REQUEST. Write out the stretch of lines below that begins at the line with "X12000000Y-44250000D03*" and ends at the line with "X3500000Y-30000000D03*", including both, exactly as given and nothing more.

RECORD EXCERPTS.
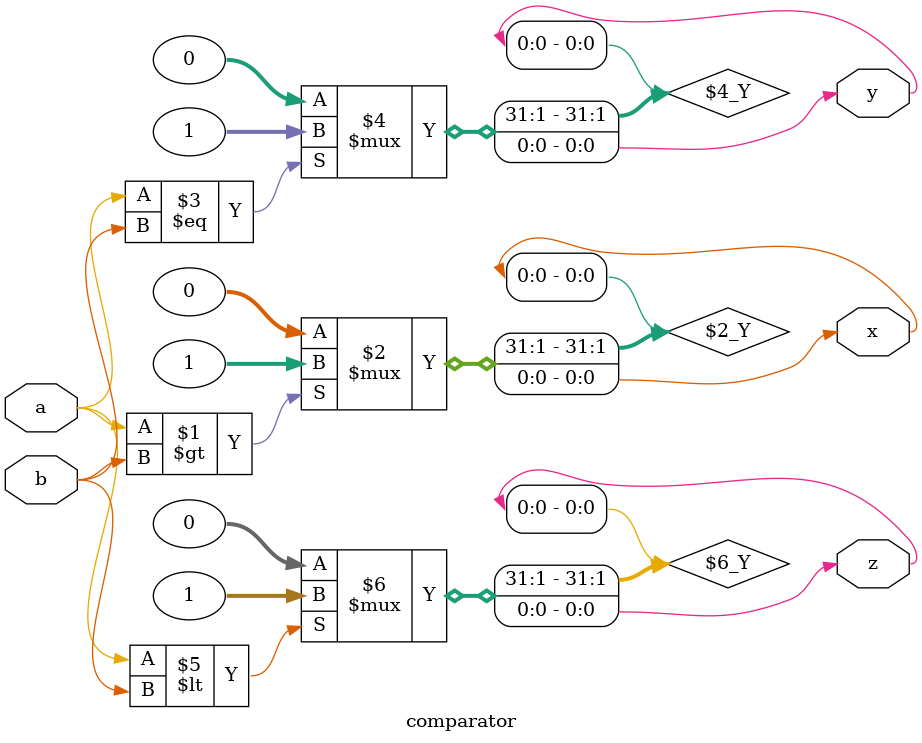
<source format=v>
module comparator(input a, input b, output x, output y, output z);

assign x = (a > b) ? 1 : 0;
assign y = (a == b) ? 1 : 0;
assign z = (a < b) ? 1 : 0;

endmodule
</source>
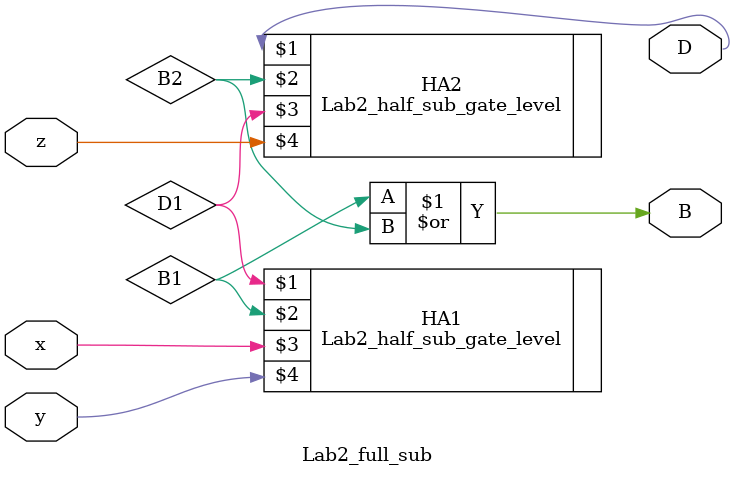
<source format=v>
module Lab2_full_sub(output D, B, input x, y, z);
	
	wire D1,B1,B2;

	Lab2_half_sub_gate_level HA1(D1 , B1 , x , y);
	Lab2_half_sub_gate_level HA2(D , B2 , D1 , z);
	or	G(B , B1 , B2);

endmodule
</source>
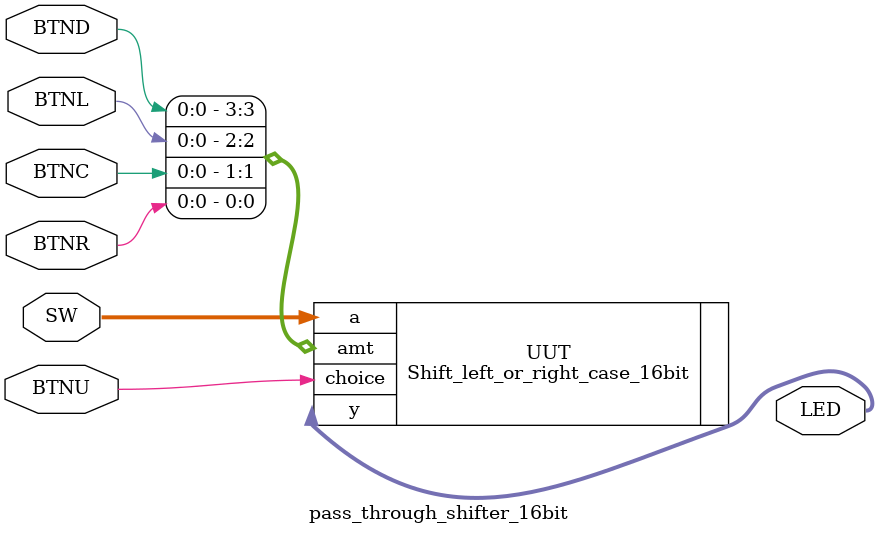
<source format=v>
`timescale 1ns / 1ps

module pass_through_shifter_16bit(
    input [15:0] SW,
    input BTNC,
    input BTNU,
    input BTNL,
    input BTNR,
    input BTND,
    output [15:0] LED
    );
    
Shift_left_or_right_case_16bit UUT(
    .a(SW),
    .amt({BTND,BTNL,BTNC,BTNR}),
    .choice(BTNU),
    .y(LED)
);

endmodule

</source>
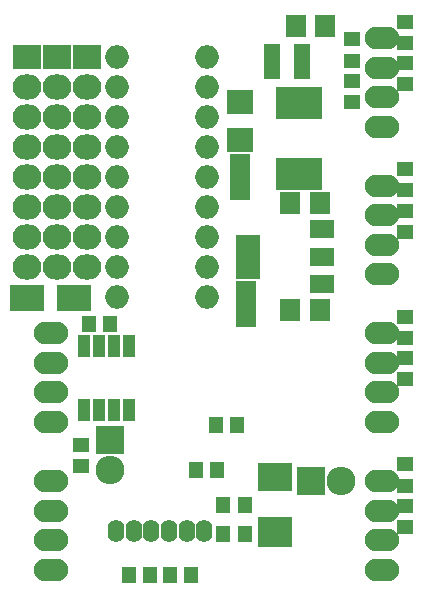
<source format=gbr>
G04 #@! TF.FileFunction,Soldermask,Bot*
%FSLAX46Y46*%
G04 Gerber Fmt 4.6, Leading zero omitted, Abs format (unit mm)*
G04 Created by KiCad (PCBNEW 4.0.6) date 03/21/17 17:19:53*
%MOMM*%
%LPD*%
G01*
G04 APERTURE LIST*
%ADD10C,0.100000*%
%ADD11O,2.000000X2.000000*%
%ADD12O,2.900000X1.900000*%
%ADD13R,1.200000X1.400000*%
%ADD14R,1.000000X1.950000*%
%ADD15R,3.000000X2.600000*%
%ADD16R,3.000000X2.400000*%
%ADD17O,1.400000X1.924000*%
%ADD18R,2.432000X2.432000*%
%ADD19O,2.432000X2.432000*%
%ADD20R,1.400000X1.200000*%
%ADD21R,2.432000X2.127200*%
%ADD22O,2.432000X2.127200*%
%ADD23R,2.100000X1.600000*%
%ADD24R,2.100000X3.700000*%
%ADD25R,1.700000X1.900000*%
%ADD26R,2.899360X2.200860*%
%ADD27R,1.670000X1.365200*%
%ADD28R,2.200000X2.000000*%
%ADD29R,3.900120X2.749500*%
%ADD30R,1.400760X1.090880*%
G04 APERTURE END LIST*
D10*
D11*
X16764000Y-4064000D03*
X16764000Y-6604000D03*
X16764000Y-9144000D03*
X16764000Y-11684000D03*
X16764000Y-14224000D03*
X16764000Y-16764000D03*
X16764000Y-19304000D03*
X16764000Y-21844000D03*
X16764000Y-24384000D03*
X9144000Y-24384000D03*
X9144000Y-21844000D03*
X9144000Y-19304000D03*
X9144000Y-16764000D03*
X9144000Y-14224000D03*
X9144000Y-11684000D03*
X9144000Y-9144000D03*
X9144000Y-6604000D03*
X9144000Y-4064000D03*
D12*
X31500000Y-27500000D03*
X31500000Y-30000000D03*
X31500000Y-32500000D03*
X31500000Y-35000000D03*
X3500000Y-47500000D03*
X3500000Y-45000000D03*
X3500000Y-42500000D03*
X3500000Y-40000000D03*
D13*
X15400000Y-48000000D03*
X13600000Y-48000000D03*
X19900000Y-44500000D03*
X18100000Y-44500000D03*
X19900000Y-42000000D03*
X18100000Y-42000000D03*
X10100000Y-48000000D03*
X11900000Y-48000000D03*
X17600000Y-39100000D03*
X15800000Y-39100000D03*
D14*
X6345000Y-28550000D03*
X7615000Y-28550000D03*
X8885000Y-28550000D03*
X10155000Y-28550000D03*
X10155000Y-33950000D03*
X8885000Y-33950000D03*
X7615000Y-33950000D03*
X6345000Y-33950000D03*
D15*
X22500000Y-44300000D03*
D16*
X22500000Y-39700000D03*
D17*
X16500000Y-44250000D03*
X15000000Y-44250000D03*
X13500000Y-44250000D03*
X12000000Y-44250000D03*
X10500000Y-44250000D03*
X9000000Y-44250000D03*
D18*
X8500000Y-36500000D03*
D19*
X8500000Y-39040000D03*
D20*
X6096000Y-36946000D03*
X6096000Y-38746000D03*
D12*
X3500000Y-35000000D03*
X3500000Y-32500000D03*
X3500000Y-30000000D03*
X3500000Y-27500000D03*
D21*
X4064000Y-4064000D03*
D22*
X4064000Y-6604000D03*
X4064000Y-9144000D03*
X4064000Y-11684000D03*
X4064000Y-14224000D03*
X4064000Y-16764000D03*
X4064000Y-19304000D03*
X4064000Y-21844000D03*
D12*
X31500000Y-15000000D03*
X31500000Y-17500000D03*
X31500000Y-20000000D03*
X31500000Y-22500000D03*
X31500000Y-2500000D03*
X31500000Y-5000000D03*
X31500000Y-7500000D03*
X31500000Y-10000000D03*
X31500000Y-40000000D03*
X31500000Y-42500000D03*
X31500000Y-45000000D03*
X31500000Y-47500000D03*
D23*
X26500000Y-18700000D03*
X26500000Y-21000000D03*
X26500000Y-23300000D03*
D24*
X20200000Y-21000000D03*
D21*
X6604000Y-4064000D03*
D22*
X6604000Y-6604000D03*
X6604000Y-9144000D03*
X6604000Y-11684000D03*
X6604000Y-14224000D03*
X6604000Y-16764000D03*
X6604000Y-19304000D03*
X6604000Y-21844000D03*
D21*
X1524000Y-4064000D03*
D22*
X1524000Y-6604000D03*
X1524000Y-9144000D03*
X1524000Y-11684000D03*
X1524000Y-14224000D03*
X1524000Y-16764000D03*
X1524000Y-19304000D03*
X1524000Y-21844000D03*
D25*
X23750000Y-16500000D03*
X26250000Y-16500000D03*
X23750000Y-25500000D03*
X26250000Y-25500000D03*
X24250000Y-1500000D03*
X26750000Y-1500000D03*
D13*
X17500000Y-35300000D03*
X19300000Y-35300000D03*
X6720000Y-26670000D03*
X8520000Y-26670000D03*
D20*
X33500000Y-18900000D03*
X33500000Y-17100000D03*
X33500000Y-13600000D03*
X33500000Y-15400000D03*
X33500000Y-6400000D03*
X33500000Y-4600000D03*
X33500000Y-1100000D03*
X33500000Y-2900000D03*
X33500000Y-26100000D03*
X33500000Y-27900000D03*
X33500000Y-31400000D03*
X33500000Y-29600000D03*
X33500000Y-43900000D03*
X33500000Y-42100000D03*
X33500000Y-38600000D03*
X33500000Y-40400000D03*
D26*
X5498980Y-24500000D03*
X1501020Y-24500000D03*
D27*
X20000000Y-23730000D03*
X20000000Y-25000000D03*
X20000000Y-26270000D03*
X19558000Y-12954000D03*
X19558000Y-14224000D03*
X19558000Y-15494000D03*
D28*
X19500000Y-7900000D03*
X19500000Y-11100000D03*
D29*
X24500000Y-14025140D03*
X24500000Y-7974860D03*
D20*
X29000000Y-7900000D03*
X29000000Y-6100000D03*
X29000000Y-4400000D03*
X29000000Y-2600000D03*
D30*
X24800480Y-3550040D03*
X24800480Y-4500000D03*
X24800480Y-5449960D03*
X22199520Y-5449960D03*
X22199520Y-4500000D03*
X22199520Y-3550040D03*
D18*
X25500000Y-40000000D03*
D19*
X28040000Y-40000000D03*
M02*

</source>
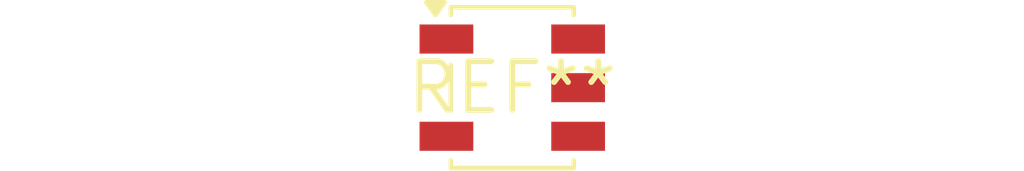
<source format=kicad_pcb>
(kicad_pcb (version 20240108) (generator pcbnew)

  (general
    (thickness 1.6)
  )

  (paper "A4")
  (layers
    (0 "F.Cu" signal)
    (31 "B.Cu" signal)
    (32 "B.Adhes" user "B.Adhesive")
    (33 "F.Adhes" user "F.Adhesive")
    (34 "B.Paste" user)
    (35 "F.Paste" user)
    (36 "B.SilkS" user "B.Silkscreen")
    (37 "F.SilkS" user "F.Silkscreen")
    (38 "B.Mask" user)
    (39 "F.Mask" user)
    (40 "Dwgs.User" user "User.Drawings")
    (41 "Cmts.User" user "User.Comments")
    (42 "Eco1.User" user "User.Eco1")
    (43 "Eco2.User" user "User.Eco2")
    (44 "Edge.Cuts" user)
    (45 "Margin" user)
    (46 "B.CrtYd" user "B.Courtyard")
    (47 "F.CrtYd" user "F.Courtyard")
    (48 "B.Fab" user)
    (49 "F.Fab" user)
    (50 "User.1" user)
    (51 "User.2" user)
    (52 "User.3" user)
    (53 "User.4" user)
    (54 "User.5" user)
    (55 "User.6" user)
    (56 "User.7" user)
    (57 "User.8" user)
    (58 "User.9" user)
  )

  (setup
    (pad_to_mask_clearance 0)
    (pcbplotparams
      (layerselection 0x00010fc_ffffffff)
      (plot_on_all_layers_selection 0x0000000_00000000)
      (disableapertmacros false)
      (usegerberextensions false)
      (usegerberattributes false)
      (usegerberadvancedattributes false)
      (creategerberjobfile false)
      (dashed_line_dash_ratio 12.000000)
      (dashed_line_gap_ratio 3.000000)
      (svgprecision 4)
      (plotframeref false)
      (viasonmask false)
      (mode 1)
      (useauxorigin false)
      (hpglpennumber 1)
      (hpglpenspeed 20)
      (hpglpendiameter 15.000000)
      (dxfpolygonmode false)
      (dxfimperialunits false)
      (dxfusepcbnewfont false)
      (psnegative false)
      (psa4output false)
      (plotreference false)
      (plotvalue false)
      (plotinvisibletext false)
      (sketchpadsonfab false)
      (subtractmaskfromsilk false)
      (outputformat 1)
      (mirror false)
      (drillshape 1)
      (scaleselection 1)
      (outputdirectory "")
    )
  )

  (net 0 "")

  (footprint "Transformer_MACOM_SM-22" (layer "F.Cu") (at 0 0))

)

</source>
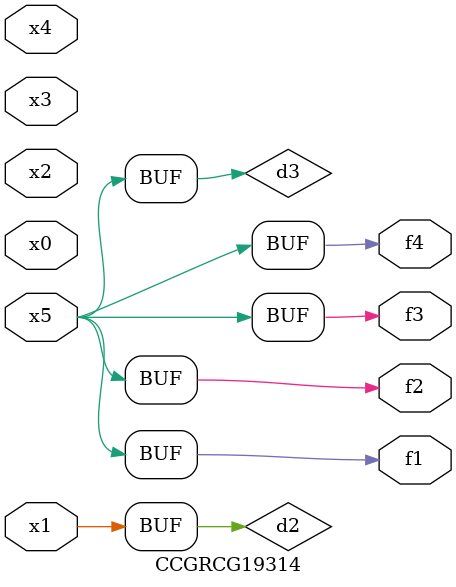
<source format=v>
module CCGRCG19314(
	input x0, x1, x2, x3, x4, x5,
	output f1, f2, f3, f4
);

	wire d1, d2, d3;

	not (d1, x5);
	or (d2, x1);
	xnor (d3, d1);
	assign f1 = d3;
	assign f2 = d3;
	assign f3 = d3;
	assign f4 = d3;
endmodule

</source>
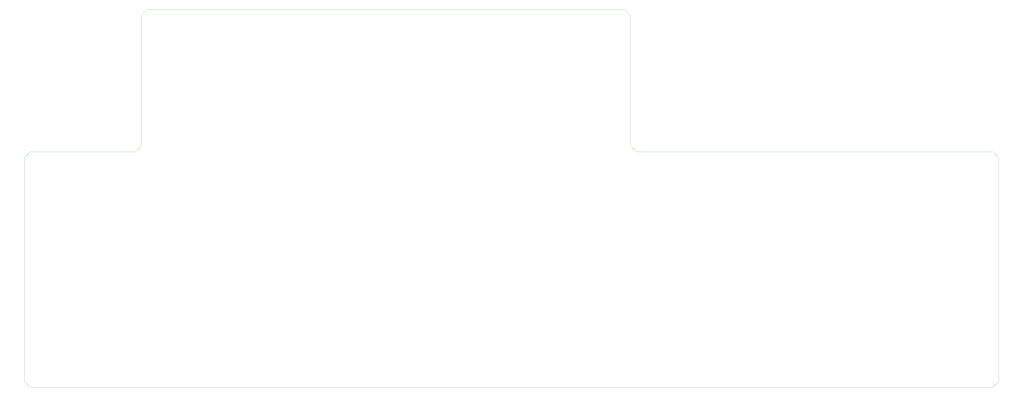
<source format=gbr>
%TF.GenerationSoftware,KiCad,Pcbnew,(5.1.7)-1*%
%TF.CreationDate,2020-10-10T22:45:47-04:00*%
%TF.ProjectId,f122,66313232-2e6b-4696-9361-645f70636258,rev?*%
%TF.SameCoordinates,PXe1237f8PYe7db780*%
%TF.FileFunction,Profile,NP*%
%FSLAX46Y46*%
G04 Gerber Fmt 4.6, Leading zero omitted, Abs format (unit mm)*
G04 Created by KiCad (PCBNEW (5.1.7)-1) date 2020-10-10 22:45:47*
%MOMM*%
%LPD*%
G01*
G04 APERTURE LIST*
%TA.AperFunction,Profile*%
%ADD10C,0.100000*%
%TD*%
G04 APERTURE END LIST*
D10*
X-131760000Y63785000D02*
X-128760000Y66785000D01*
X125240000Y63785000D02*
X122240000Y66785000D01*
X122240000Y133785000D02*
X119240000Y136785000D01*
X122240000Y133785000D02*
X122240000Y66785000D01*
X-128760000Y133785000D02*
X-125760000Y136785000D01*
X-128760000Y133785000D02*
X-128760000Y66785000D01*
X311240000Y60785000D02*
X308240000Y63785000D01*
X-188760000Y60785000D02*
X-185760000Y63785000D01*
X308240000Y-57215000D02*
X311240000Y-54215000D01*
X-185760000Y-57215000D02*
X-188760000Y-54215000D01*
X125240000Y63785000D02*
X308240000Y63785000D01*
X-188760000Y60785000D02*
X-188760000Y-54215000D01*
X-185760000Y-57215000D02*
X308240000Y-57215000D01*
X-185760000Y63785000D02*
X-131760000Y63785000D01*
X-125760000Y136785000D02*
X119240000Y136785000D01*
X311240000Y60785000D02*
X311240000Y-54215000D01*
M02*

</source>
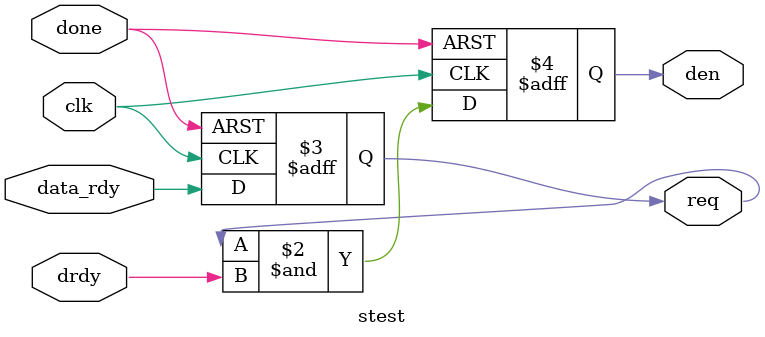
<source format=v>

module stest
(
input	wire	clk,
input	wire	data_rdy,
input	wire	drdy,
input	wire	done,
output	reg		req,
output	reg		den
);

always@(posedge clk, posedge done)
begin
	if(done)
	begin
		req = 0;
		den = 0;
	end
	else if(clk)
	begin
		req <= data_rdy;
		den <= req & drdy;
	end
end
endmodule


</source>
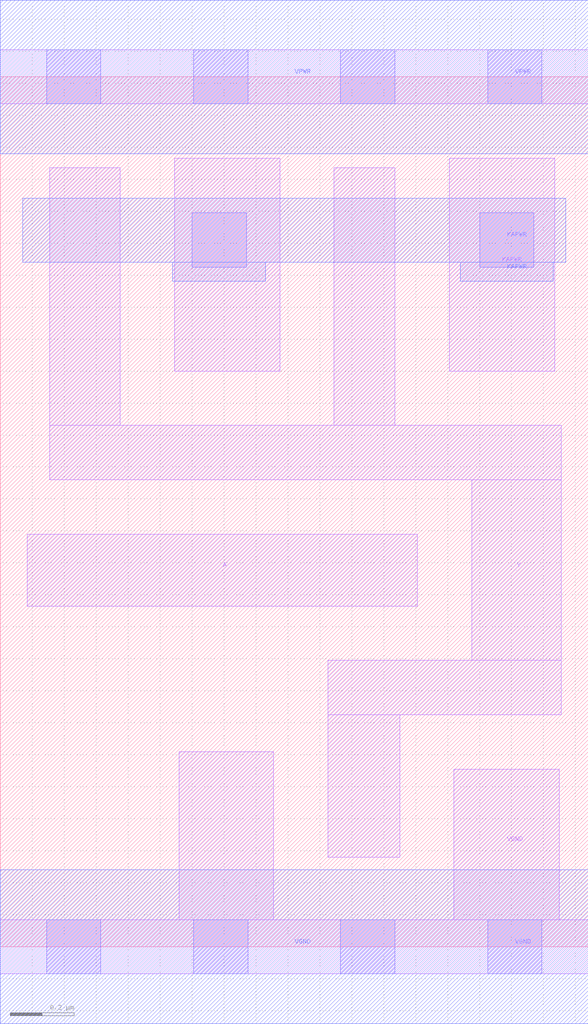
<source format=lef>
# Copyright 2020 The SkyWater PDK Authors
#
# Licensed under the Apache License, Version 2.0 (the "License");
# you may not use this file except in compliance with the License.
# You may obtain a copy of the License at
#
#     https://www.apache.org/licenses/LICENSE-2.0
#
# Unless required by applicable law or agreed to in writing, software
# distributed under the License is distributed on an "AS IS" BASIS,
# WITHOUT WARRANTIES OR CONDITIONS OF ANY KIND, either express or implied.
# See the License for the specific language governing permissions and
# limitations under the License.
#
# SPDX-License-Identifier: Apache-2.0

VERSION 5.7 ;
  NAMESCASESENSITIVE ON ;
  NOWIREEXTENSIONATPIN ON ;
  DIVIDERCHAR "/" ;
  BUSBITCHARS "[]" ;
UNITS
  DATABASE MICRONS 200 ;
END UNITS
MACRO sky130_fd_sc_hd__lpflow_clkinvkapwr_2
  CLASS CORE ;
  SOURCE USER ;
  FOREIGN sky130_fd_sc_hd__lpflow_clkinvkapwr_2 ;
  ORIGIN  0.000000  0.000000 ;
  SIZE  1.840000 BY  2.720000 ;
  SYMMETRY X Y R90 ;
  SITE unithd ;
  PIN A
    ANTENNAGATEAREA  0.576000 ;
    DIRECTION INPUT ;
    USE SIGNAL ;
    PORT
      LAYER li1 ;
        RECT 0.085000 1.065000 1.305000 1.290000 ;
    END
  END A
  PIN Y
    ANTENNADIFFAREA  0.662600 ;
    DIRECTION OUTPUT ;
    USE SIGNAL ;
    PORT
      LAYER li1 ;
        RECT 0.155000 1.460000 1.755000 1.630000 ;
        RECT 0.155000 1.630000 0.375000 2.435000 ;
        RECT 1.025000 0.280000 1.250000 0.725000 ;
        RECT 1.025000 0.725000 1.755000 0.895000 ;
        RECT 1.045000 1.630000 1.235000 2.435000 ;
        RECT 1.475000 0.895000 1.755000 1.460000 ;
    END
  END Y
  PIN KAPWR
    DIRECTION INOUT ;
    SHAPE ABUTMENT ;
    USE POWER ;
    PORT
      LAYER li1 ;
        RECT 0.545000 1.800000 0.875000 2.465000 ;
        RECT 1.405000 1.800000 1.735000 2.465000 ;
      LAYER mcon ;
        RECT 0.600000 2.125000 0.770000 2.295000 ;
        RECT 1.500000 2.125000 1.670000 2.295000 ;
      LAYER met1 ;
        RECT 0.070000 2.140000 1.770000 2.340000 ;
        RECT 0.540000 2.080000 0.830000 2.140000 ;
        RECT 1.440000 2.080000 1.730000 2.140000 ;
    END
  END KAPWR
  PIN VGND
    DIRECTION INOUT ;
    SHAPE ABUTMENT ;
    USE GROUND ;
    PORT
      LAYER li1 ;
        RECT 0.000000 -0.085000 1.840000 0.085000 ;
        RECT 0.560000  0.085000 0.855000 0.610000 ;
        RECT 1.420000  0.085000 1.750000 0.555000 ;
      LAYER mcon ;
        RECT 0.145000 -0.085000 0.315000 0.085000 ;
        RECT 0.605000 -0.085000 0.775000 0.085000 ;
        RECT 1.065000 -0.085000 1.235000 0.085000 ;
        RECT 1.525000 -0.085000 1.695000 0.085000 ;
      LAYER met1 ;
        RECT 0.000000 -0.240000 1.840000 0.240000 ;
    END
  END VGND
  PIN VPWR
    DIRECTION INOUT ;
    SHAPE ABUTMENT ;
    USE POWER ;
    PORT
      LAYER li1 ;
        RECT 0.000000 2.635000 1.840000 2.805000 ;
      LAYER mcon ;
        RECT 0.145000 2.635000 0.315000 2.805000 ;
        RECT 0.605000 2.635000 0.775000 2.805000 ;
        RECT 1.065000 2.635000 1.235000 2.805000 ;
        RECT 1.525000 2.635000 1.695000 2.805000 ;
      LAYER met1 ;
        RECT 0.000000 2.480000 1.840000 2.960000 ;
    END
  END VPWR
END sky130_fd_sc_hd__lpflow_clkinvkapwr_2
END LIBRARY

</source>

RESPONSE.
X12000000Y-44250000D03*
X10500000Y-44250000D03*
X9000000Y-44250000D03*
D18*
X8500000Y-36500000D03*
D19*
X8500000Y-39040000D03*
D20*
X6096000Y-36946000D03*
X6096000Y-38746000D03*
D12*
X3500000Y-35000000D03*
X3500000Y-32500000D03*
X3500000Y-30000000D03*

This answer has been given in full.